Finanzloch schluckt Steuerhilfe für Bahn

Die Koalition hatte eine Senkung des Steuersatzes für Fernreisen vereinbart. Nun will Eichel das nicht mehr. Grüne wollen daran festhalten. Die Bahn hält sich heraus und erhöht die Preise. Dafür besteht nun Anspruch auf Entschädigung bei Verspätung

VON BERT BUGDAHL
UND STEPHAN KOSCH

Die Bahn sorgt für neue Diskussionen zwischen SPD und Grünen. In ihrem Koalitionspapier hatten die Partner vereinbart, dass ab 2005 auf Tickets im Fernverkehr nur noch der halbe Mehrwertsteuersatz erhoben werden soll. Dieses Vorhaben droht nun dem Sparprogramm von Bundesfinanzminister Hans Eichel zum Opfer zu fallen. Dagegen regt sich Widerstand bei den Grünen.

„Im Bundeshaushalt ist dafür keinerlei Spielraum“, sagte Eichels Sprecher Jörg Müller gestern. Der Minister lehnt das Vorhaben generell ab, weil es den Staat rund 650 Millionen Euro koste. Bei zahlreichen anderen Bahnunternehmen in Europa gibt es bereits einen Mehrwertsteuerrabatt. Schon 2001 hat beispielsweise die Schweizer Bahn SBB die meisten Ticketpreise des internationalen Bahn-Personenverkehrs von der Mehrwertsteuer befreit und die Preisreduktionen an ihre Kunden weitergegeben.

In Deutschland gilt der Steuervorteil derzeit nur im Personennahverkehr. Die Koalition wollte ursprünglich mit dem Steuergeschenk Nachteile der Bahn gegenüber Fluggesellschaften ausgleichen, die weder Kerosin- noch Mehrwertsteuer bei Auslandsflügen zahlen müssen.

Albert Schmidt, der verkehrspolitische Sprecher der Grünen, bemängelte im Gespräch mit der taz die „voreilige“ Äußerung von Eichel und hat diesem einen Finanzierungsvorschlag vorgelegt. Dieser sieht vor, dass der grenzübergreifende Flugverkehr wie die Bahn bisher ebenfalls einen Mehrwertsteueraufschlag für Auslandsflüge zahlen soll. Mit diesen geschätzten Zusatzeinnahmen von 500 Millionen Euro könnte der Staat im Gegenzug den halben Mehrwertsteuersatz für die Bahn leicht tragen, sagte Schmidt. Der Staat würde nämlich durch den Mehrwertsteuerrabatt im Schienenfernverkehr nach Schmidts Rechnung lediglich 230 Millionen Euro Einnahmen verlieren.
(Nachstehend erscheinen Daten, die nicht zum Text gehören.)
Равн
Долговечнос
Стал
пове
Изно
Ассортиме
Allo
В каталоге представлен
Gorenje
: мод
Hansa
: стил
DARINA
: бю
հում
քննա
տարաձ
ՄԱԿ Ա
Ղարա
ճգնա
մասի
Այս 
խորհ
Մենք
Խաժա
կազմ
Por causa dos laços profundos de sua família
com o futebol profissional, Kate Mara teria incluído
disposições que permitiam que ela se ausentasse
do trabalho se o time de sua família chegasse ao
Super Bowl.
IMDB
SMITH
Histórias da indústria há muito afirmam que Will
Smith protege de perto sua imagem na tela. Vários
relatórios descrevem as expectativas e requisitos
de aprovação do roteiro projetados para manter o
Die Bahn wollte sich in die Debatte nicht einschalten. Ein Sprecher verwies aber darauf, dass die Bahn steuerlich gegenüber dem Flugzeug benachteiligt sei. „Wenn wir eine Entlastung bekämen, versetzt uns das in die Lage, bei den Preisen attraktiver zu werden.“ Offen bleibt mit dieser Formulierung, ob die Bahn eine solche Senkung des Steuersatzes ohne Abstriche an die Kunden weitergeben würde.

Zu den Berichten über die geplante Preiserhöhung im Dezember bekräftigte der Sprecher, dass die Entscheidung noch nicht gefallen sei. Allerdings könne die Bahn die gestiegenen Energiepreise nicht über „konventionale Sparmaßnahmen“ ausgeglichen werden. Schmidt kann die drastischen Preiserhöhungsvorschläge der Bahn ohnehin nicht nachvollziehen. Würden die Energiepreiserhöhungen der Bahn auf die Tickets umgelegt, dürfte der Preisanstieg sich nur auf 0,4 und nicht auf 3,5 Prozent belaufen.

Als Trostpflaster für steigende Preise erhalten die Bahnreisenden immerhin schon ab dem ersten Oktober Entschädigung bei Verspätungen von Fernzügen. Demnach sollen Reisende 20 Prozent des Fahrpreises erstattet bekommen, wenn sie mit mehr als 60-minütiger Verspätung ihren Zielbahnhof erreichen. Dies gilt allerdings nur dann, wenn die Bahn für die Verzögerung verantwortlich ist, also zum Beispiel nicht im Falle eines Unwetters. Der Anspruch ist vor Gericht einklagbar – bisher waren Fahrgäste von der Bahn auf Kulanzbasis entschädigt worden. „Diese fällt nicht automatisch weg“, sagte der Sprecher der Bahn gestern. Damit begegnete er der Kritik, dass die gesetzlichen Ansprüche zum Teil hinter den Kulanzregelungen zurückblieben.